Book by Jeff Lindsay

Double Dexter is the sixth novel written by Jeff Lindsay, and the sixth book in the Dexter book series about Dexter Morgan, a serial killer who targets serial killers, pedophiles, and other murderers. The book was released on October 18, 2011, and received a universally positive critical reception, praised as the best Dexter novel so far.

== Plot ==
As he is dismembering a pedophile, Dexter Morgan spots a witness who flees in a battered Honda car. He begins to spend his evenings hunting for the car. His wife Rita, suspecting an affair, starts drinking wine. Meanwhile, Deborah manages to solve a series of ritualistic murders targeting Miami cops. The resulting media attention spills over onto Dexter, whose name and picture are publicized for the first time. After recognizing Dexter, the witness e-mails and attempts to blackmail him. Dexter studies the witness's blog, finding no clues other than his ex-wife's first initial. Dexter begins to think of his antagonist as the Shadow, after his online moniker.
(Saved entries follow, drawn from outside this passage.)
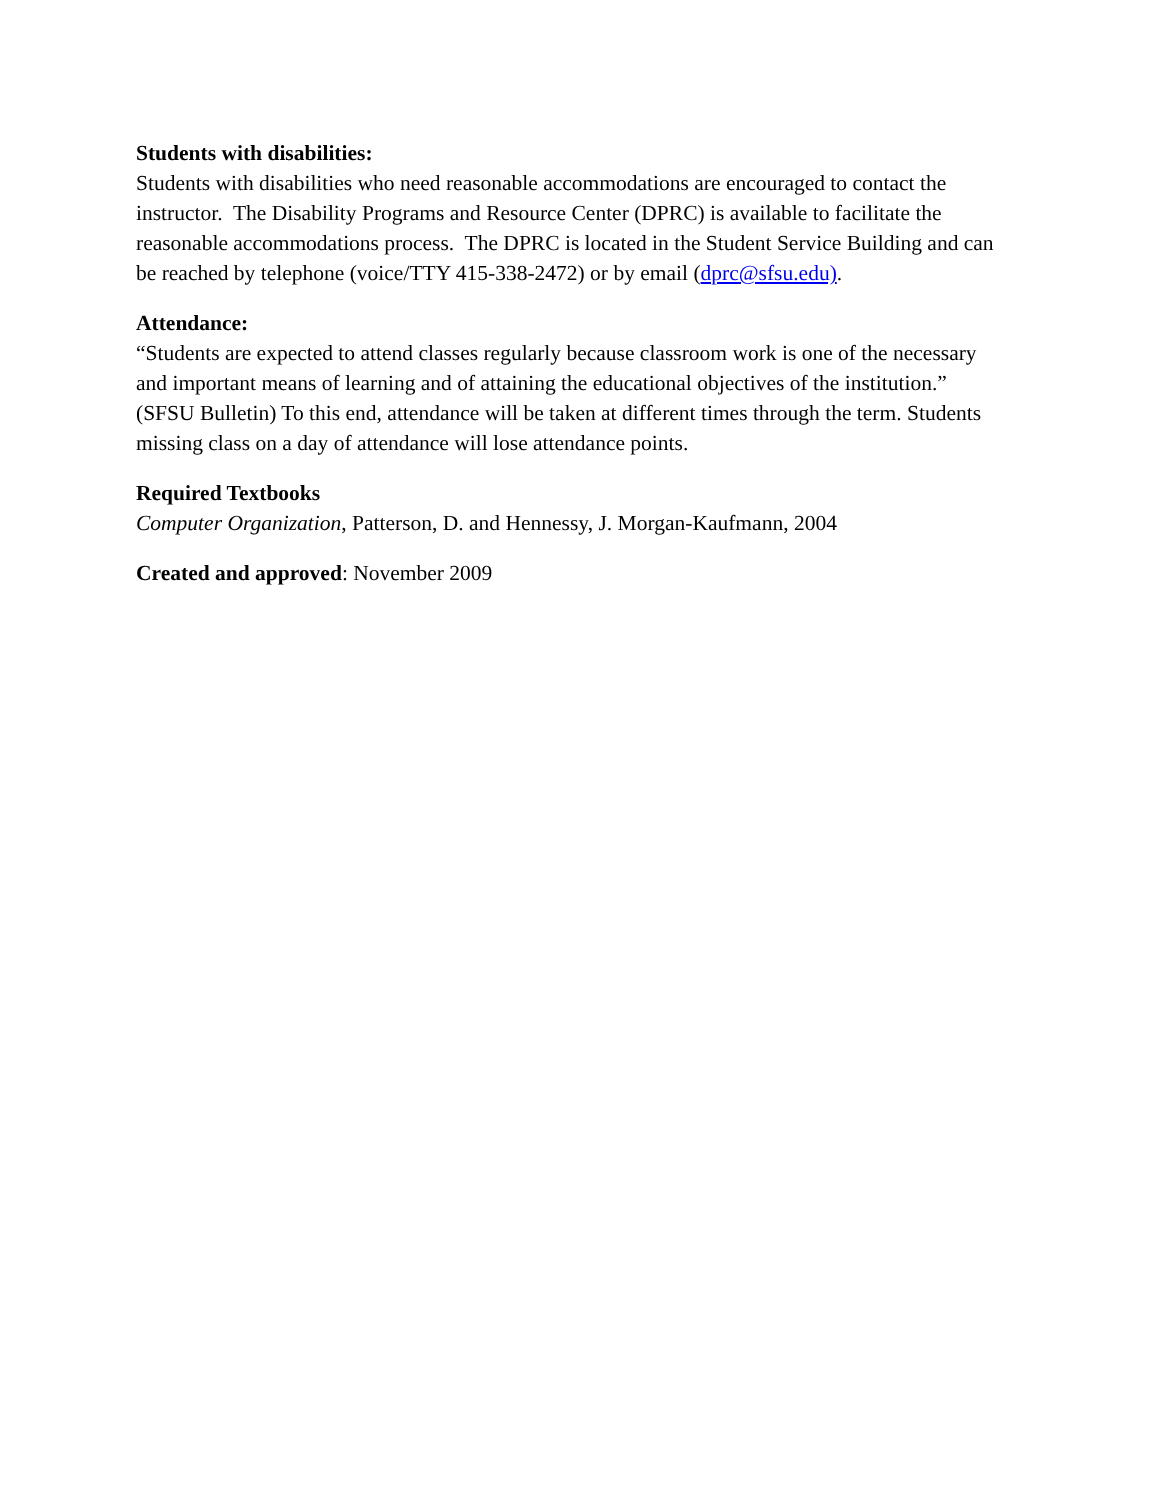Students with disabilities:
Students with disabilities who need reasonable accommodations are encouraged to contact the instructor. The Disability Programs and Resource Center (DPRC) is available to facilitate the reasonable accommodations process. The DPRC is located in the Student Service Building and can be reached by telephone (voice/TTY 415-338-2472) or by email (dprc@sfsu.edu).
Attendance:
“Students are expected to attend classes regularly because classroom work is one of the necessary and important means of learning and of attaining the educational objectives of the institution.” (SFSU Bulletin) To this end, attendance will be taken at different times through the term. Students missing class on a day of attendance will lose attendance points.
Required Textbooks
Computer Organization, Patterson, D. and Hennessy, J. Morgan-Kaufmann, 2004
Created and approved: November 2009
Dexter eventually finds the Honda belonging to Alissa Elan, the Shadow's ex-wife. He returns at night but finds that the Shadow – Bernard Elan – has anticipated his visit, mutilated Alissa in imitation of Dexter's style, and called the police when he arrived. Dexter narrowly escapes. Bernard, a skilled computer hacker, alters relevant databases to indicate that he died two years ago. Later, Dexter's coworker Camilla Figg is found beaten to death, casting doubt on Deborah's arrest. Dexter notices differences in the cop killings, but Hood, the detective in charge, ignores him. It emerges that Camilla had hundreds of photographs of Dexter, having had an obsessive crush on him. Hood makes Dexter the prime suspect.
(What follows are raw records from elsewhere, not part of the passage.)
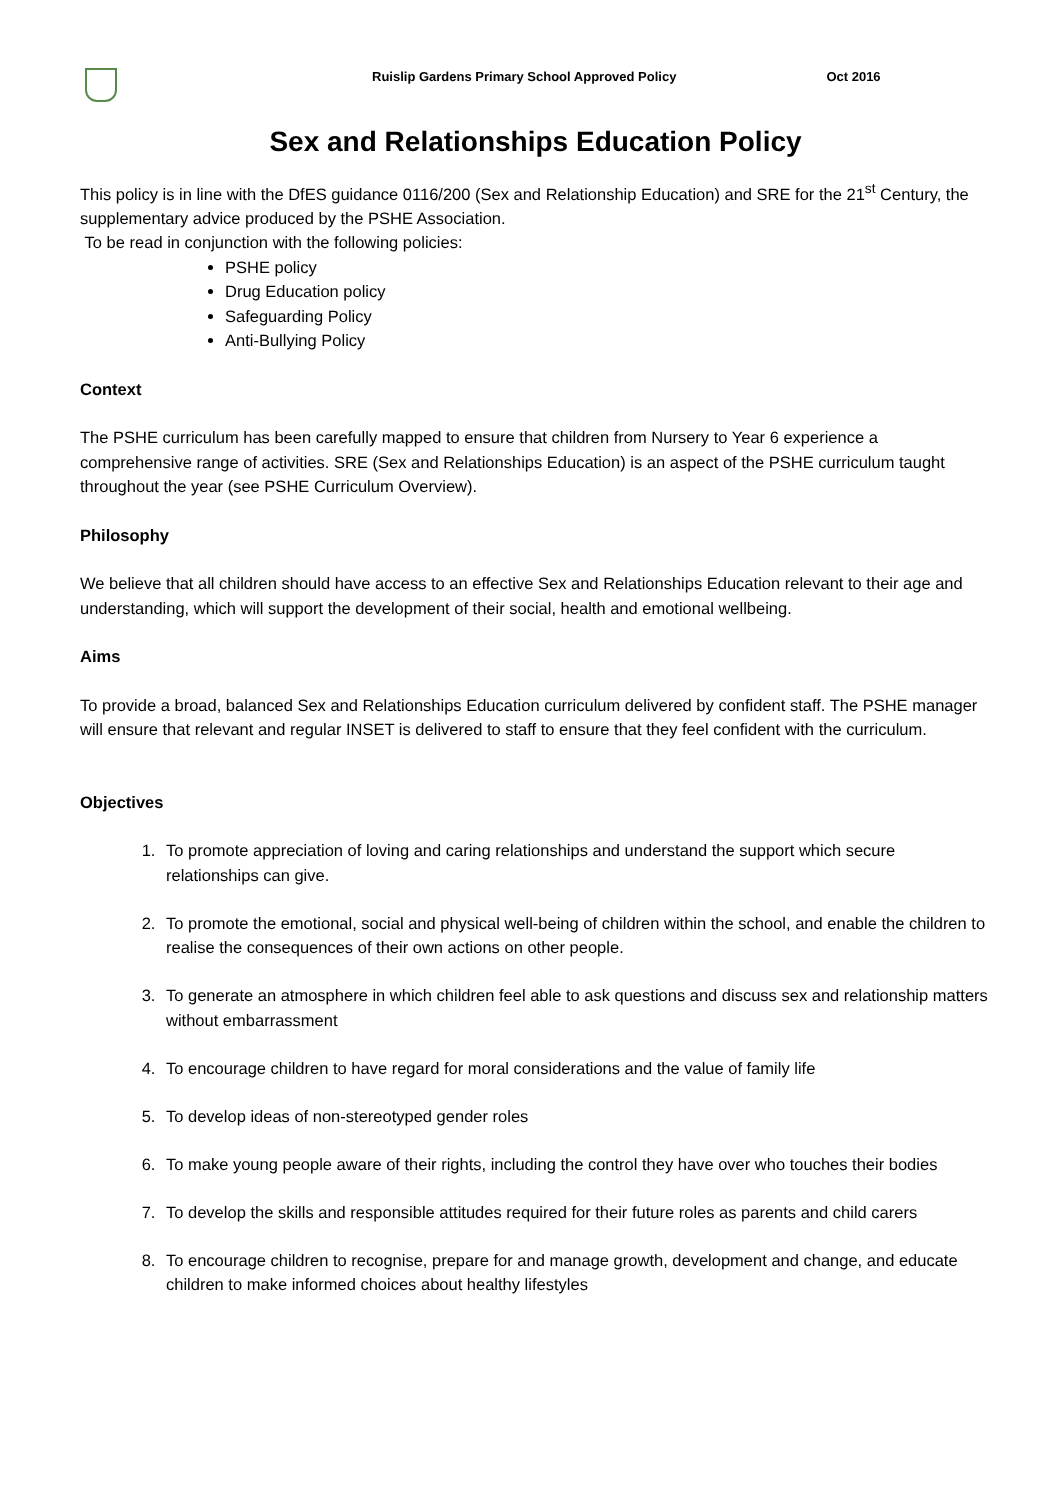Ruislip Gardens Primary School Approved Policy Oct 2016
Sex and Relationships Education Policy
This policy is in line with the DfES guidance 0116/200 (Sex and Relationship Education) and SRE for the 21<sup>st</sup> Century, the supplementary advice produced by the PSHE Association.
To be read in conjunction with the following policies:
PSHE policy
Drug Education policy
Safeguarding Policy
Anti-Bullying Policy
Context
The PSHE curriculum has been carefully mapped to ensure that children from Nursery to Year 6 experience a comprehensive range of activities. SRE (Sex and Relationships Education) is an aspect of the PSHE curriculum taught throughout the year (see PSHE Curriculum Overview).
Philosophy
We believe that all children should have access to an effective Sex and Relationships Education relevant to their age and understanding, which will support the development of their social, health and emotional wellbeing.
Aims
To provide a broad, balanced Sex and Relationships Education curriculum delivered by confident staff. The PSHE manager will ensure that relevant and regular INSET is delivered to staff to ensure that they feel confident with the curriculum.
Objectives
1. To promote appreciation of loving and caring relationships and understand the support which secure relationships can give.
2. To promote the emotional, social and physical well-being of children within the school, and enable the children to realise the consequences of their own actions on other people.
3. To generate an atmosphere in which children feel able to ask questions and discuss sex and relationship matters without embarrassment
4. To encourage children to have regard for moral considerations and the value of family life
5. To develop ideas of non-stereotyped gender roles
6. To make young people aware of their rights, including the control they have over who touches their bodies
7. To develop the skills and responsible attitudes required for their future roles as parents and child carers
8. To encourage children to recognise, prepare for and manage growth, development and change, and educate children to make informed choices about healthy lifestyles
Another message from Bernard confirms that he killed Camilla. Dexter eventually learns that he is now using the alias Doug Crowley, but cannot kill him because of Hood's surveillance. He asks his brother Brian to do so, only for Brian to mistakenly kill the real Doug Crowley. Dexter takes his family on a trip to Key West, where Rita attends a foreclosure auction; Hood and Bernard both follow. Bernard kills Hood and leaves him in Dexter's hotel suite, then takes Astor and Cody to Garden Key. However, Dexter reaches the island first and manages to subdue Bernard with Astor's help. Bernard is tossed overboard and is killed by a shark. After returning from Key West, Dexter breaks into the deceased Hood's apartment and plants evidence on his computer, implying he killed Camila, clearing himself of suspicion.

==Reception==
The Telegraph said of the book, "Hilariously gruesome finale....All this ought to be gross nonsense but Jeff Lindsay’s cynical wit makes it fly". The Orlando Sentinel called it the best book of the series yet, saying the book "takes a tremendous leap forward as the author utilizes believable storytelling and large doses of dark humor" and "strongest outing as he richly delves into Dexter's very scarred psyche".